Au Mexique, en 1936, Artaud écrivit dans la revue El Nacional, un papier intitulé La jeune peinture française et la tradition, dans lequel il soulignera que la peinture de Balthus a cela de révolutionnaire qu’elle tend vers « une mystérieuse tradition » en opposition avec le mouvement surréaliste sévissant déjà depuis les années 20.

« Balthus reprend le monde à partir des apparences : il accepte les données des sens, il accepte celles de la raison ; il les accepte, mais les réforme ; je dirais encore mieux qu’il les refond », pose Artaud. Le poète a compris que le mystère dont est empreinte la peinture de Balthus découle de sa relation au caractère sacré avec lequel le peintre n’a pas voulu rompre.

Artaud a senti tout de suite qu’il était confronté à une œuvre «qui dégage une odeur de pourriture, une charogne qui sent les épidémies et les catastrophes.»

 « Il a très bien vu ça et c’est pourquoi il aimait Balthus bien plus que les provocations plus ou moins faciles de ses amis surréalistes, qui n’allaient jamais très loin », insiste l’historien de l’Art, Jean Clair.

■ ■ ■ ■

* [Consigne]: Recopiez le passage du texte consacré à Artaud et à Balthus allant de « Au Mexique, en » jusqu'à « les années 20. », en substituant « gazette » à « revue ». Servez-vous uniquement du texte consacré à Artaud et à Balthus.

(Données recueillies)

■ ■ ■ ■

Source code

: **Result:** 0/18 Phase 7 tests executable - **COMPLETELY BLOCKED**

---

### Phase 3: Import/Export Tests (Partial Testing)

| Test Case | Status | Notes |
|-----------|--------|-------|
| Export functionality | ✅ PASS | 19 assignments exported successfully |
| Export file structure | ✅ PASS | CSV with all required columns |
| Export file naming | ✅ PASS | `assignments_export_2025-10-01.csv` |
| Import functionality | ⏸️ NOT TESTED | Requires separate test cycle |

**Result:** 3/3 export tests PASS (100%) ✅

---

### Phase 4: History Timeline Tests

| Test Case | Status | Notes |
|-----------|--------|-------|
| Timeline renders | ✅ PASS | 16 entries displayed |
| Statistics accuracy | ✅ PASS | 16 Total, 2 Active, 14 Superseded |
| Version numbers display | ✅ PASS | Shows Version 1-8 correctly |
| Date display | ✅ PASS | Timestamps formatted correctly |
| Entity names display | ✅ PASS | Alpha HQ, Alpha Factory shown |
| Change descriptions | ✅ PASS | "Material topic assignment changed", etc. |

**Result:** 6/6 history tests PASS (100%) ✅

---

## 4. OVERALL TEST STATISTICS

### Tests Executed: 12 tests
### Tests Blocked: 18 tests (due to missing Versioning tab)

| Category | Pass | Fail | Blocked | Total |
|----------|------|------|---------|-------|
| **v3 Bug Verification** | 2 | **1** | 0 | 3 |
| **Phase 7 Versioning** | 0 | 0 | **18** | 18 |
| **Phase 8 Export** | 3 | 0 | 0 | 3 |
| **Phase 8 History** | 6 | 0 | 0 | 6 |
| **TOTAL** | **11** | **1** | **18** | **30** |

■ ■ ■ ■

* [Résultat obtenu]:
Au Mexique, en 1936, Artaud écrivit dans la gazette El Nacional, un papier intitulé La jeune peinture française et la tradition, dans lequel il soulignera que la peinture de Balthus a cela de révolutionnaire qu’elle tend vers « une mystérieuse tradition » en opposition avec le mouvement surréaliste sévissant déjà depuis les années 20.